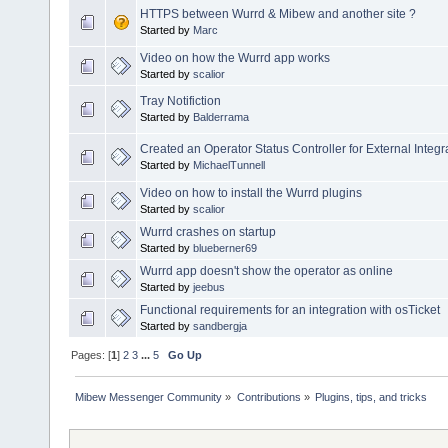
HTTPS between Wurrd & Mibew and another site ?
Started by
Marc
Video on how the Wurrd app works
Started by
scalior
Tray Notifiction
Started by
Balderrama
Created an Operator Status Controller for External Integr
Started by
MichaelTunnell
Video on how to install the Wurrd plugins
Started by
scalior
Wurrd crashes on startup
Started by
blueberner69
Wurrd app doesn't show the operator as online
Started by
jeebus
Functional requirements for an integration with osTicket
Started by
sandbergja
Pages: [
1
]
2
3
...
5
Go Up
Mibew Messenger Community
»
Contributions
»
Plugins, tips, and tricks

TASK DETAILS ▸
Rewrite the text in the data above as a Markdown table with the columns Row and Text. Give each non-blank line its own numbered row, and leave out the picture.

WRITTEN REPLY ▸
| Row | Text |
|---|---|
| 1 | HTTPS between Wurrd & Mibew and another site ? |
| 2 | Started by |
| 3 | Marc |
| 4 | Video on how the Wurrd app works |
| 5 | Started by |
| 6 | scalior |
| 7 | Tray Notifiction |
| 8 | Started by |
| 9 | Balderrama |
| 10 | Created an Operator Status Controller for External Integr |
| 11 | Started by |
| 12 | MichaelTunnell |
| 13 | Video on how to install the Wurrd plugins |
| 14 | Started by |
| 15 | scalior |
| 16 | Wurrd crashes on startup |
| 17 | Started by |
| 18 | blueberner69 |
| 19 | Wurrd app doesn't show the operator as online |
| 20 | Started by |
| 21 | jeebus |
| 22 | Functional requirements for an integration with osTicket |
| 23 | Started by |
| 24 | sandbergja |
| 25 | Pages: [ |
| 26 | 1 |
| 27 | ] |
| 28 | 2 |
| 29 | 3 |
| 30 | ... |
| 31 | 5 |
| 32 | Go Up |
| 33 | Mibew Messenger Community |
| 34 | » |
| 35 | Contributions |
| 36 | » |
| 37 | Plugins, tips, and tricks |